CT and cone-beam CT (CBCT) scans are widely employed within radiotherapy for planning and pre-treatment position verification. The imaging dose associated with these scans, however, can be a cause for concern, and currently there's no quick and easy way to determine this dose. To address this deficit, medical physicist Jun Deng has developed a free-to-download iPhone app called CT Gently.
CT Gently can be used to estimate organ doses, as well as the associated cancer risks, delivered by CT and CBCT scans, based on individual anatomy and scan settings. The novel app also allows users to calculate optimized scanner settings and compare these with reference settings (pre-defined settings from a particular scan protocol or manufacturer, or a scan setting indicated by the user).

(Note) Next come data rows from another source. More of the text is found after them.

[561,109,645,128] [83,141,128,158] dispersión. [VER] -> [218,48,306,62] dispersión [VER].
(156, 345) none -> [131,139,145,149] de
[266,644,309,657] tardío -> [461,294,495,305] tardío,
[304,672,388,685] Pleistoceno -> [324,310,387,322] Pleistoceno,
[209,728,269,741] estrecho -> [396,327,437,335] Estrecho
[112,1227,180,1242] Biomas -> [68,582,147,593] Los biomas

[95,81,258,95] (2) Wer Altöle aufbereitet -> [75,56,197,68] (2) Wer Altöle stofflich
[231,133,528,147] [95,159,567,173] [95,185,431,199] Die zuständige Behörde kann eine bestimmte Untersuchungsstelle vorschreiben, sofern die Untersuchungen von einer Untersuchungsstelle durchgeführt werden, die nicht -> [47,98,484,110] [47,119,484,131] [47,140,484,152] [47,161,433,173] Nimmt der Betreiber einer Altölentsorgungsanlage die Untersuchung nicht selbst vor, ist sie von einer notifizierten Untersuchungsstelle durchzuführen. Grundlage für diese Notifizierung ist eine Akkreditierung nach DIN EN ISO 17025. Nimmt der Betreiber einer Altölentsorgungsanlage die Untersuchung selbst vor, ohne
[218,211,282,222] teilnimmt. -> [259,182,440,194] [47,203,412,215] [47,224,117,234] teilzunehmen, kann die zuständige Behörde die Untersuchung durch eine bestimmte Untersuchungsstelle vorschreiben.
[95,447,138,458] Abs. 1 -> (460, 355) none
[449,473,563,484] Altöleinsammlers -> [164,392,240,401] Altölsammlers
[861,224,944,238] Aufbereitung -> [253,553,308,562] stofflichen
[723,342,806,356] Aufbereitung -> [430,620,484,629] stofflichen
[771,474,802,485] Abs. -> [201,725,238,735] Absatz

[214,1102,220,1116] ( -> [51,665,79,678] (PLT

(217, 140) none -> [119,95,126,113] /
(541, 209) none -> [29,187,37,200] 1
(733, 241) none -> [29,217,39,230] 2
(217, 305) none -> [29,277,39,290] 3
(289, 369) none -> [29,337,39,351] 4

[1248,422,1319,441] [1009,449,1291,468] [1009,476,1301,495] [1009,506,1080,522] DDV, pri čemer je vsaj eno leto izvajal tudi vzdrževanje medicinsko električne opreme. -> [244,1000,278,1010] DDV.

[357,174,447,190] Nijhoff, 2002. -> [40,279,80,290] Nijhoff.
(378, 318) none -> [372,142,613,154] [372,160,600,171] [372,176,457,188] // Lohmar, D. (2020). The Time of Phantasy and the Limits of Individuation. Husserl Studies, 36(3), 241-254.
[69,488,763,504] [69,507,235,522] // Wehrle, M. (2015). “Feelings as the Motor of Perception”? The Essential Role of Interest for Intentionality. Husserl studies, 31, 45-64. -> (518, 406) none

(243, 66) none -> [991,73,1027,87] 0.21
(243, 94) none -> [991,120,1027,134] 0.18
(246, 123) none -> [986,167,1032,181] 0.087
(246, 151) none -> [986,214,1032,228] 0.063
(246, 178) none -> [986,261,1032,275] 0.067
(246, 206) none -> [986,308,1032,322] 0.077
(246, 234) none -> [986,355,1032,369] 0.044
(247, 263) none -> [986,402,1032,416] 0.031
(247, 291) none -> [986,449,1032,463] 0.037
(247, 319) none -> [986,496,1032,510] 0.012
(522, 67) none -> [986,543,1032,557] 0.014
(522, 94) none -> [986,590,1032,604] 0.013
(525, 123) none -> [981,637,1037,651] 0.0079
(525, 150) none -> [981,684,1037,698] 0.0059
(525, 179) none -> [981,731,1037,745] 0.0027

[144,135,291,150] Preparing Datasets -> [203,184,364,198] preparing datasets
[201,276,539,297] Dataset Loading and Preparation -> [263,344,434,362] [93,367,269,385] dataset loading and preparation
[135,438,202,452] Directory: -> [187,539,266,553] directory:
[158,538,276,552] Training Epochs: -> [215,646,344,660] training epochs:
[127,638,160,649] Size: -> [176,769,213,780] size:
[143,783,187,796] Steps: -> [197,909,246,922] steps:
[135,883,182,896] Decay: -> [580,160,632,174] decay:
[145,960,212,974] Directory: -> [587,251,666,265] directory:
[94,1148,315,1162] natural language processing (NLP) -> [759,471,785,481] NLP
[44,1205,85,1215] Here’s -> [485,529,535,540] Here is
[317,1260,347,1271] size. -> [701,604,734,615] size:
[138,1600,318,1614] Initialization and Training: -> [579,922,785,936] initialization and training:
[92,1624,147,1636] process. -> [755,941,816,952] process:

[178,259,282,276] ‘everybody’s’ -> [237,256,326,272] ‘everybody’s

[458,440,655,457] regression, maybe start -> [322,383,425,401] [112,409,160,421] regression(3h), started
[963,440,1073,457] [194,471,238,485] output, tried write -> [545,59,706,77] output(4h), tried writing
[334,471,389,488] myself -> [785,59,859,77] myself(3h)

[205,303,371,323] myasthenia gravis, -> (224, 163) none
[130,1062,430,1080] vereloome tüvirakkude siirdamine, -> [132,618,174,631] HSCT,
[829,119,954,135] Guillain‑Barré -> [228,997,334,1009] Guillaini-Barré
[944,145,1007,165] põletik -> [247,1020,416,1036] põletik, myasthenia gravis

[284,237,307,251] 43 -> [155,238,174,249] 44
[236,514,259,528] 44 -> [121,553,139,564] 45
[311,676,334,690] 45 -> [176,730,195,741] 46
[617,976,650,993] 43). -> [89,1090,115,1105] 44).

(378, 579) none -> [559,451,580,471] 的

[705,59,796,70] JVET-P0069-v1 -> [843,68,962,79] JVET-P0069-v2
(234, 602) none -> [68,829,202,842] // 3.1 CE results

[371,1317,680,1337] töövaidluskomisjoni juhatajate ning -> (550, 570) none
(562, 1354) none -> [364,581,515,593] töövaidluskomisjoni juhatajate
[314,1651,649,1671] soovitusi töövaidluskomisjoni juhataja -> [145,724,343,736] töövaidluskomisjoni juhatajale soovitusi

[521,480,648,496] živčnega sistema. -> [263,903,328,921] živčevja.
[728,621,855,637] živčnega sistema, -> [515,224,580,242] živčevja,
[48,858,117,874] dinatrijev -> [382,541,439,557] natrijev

Deng, from Yale University School of Medicine and Yale New Haven Hospital (New Haven, CT), explained his motivation: "I am often approached by physicians, physicists or patients asking for an estimate of the dose from a CT or CBCT procedure. Usually I tell them 'give me some time and I'll give you some information', because I have Monte Carlo treatment planning available in-house that allows me to do that dose calculation."
Deng's research group at Yale has performed extensive research into the use of Monte Carlo algorithms for dose calculation, but Monte Carlo simulations are not routinely available in clinics and currently radiotherapy planning systems do not offer CT/CBCT dose calculation capability. "This made me think that maybe I should just combine all of my knowledge in this area and all of the publications, and create a very easy to use tool," he told medicalphysicsweb.